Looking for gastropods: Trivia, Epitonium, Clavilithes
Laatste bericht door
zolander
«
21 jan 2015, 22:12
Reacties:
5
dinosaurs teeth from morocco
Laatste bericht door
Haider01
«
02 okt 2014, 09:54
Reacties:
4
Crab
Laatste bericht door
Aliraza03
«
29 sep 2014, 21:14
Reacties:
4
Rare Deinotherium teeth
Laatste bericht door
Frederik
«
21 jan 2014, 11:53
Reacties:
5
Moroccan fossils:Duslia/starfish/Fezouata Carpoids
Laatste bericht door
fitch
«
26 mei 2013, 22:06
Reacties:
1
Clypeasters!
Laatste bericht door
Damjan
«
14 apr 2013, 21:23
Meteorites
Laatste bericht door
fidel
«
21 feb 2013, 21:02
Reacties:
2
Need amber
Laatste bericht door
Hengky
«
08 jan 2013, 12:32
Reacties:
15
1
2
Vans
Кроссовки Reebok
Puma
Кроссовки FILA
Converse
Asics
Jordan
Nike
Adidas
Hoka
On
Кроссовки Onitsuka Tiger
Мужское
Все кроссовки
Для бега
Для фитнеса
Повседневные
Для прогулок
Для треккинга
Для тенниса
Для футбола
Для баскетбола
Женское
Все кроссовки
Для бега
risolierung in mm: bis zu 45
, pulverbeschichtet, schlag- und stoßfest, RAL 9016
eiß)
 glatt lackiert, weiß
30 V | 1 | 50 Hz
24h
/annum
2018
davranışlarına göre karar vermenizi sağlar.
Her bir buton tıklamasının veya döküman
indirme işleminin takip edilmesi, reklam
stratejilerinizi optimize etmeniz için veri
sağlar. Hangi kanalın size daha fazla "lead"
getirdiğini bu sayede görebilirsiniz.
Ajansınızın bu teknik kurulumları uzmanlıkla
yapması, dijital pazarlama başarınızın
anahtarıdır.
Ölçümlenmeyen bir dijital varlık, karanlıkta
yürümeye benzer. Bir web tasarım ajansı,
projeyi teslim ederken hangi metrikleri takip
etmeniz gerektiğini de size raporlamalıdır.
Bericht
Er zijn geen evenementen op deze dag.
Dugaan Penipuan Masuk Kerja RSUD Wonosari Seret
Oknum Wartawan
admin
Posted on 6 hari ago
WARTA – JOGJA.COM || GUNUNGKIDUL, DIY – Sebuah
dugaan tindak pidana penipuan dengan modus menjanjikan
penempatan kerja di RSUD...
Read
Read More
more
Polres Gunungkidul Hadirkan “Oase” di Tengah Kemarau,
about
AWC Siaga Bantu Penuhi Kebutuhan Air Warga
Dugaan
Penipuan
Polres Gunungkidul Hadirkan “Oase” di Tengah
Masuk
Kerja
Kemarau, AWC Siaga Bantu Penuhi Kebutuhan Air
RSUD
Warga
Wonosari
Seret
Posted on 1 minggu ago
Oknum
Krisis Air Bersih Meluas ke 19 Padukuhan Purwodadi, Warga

○ ○ ○ ○

YOUR TASK: Please repeat the material above word for word.

SOLUTION TO THE EXERCISE:
Looking for gastropods: Trivia, Epitonium, Clavilithes
Laatste bericht door
zolander
«
21 jan 2015, 22:12
Reacties:
5
dinosaurs teeth from morocco
Laatste bericht door
Haider01
«
02 okt 2014, 09:54
Reacties:
4
Crab
Laatste bericht door
Aliraza03
«
29 sep 2014, 21:14
Reacties:
4
Rare Deinotherium teeth
Laatste bericht door
Frederik
«
21 jan 2014, 11:53
Reacties:
5
Moroccan fossils:Duslia/starfish/Fezouata Carpoids
Laatste bericht door
fitch
«
26 mei 2013, 22:06
Reacties:
1
Clypeasters!
Laatste bericht door
Damjan
«
14 apr 2013, 21:23
Meteorites
Laatste bericht door
fidel
«
21 feb 2013, 21:02
Reacties:
2
Need amber
Laatste bericht door
Hengky
«
08 jan 2013, 12:32
Reacties:
15
1
2
Vans
Кроссовки Reebok
Puma
Кроссовки FILA
Converse
Asics
Jordan
Nike
Adidas
Hoka
On
Кроссовки Onitsuka Tiger
Мужское
Все кроссовки
Для бега
Для фитнеса
Повседневные
Для прогулок
Для треккинга
Для тенниса
Для футбола
Для баскетбола
Женское
Все кроссовки
Для бега
risolierung in mm: bis zu 45
, pulverbeschichtet, schlag- und stoßfest, RAL 9016
eiß)
 glatt lackiert, weiß
30 V | 1 | 50 Hz
24h
/annum
2018
davranışlarına göre karar vermenizi sağlar.
Her bir buton tıklamasının veya döküman
indirme işleminin takip edilmesi, reklam
stratejilerinizi optimize etmeniz için veri
sağlar. Hangi kanalın size daha fazla "lead"
getirdiğini bu sayede görebilirsiniz.
Ajansınızın bu teknik kurulumları uzmanlıkla
yapması, dijital pazarlama başarınızın
anahtarıdır.
Ölçümlenmeyen bir dijital varlık, karanlıkta
yürümeye benzer. Bir web tasarım ajansı,
projeyi teslim ederken hangi metrikleri takip
etmeniz gerektiğini de size raporlamalıdır.
Bericht
Er zijn geen evenementen op deze dag.
Dugaan Penipuan Masuk Kerja RSUD Wonosari Seret
Oknum Wartawan
admin
Posted on 6 hari ago
WARTA – JOGJA.COM || GUNUNGKIDUL, DIY – Sebuah
dugaan tindak pidana penipuan dengan modus menjanjikan
penempatan kerja di RSUD...
Read
Read More
more
Polres Gunungkidul Hadirkan “Oase” di Tengah Kemarau,
about
AWC Siaga Bantu Penuhi Kebutuhan Air Warga
Dugaan
Penipuan
Polres Gunungkidul Hadirkan “Oase” di Tengah
Masuk
Kerja
Kemarau, AWC Siaga Bantu Penuhi Kebutuhan Air
RSUD
Warga
Wonosari
Seret
Posted on 1 minggu ago
Oknum
Krisis Air Bersih Meluas ke 19 Padukuhan Purwodadi, Warga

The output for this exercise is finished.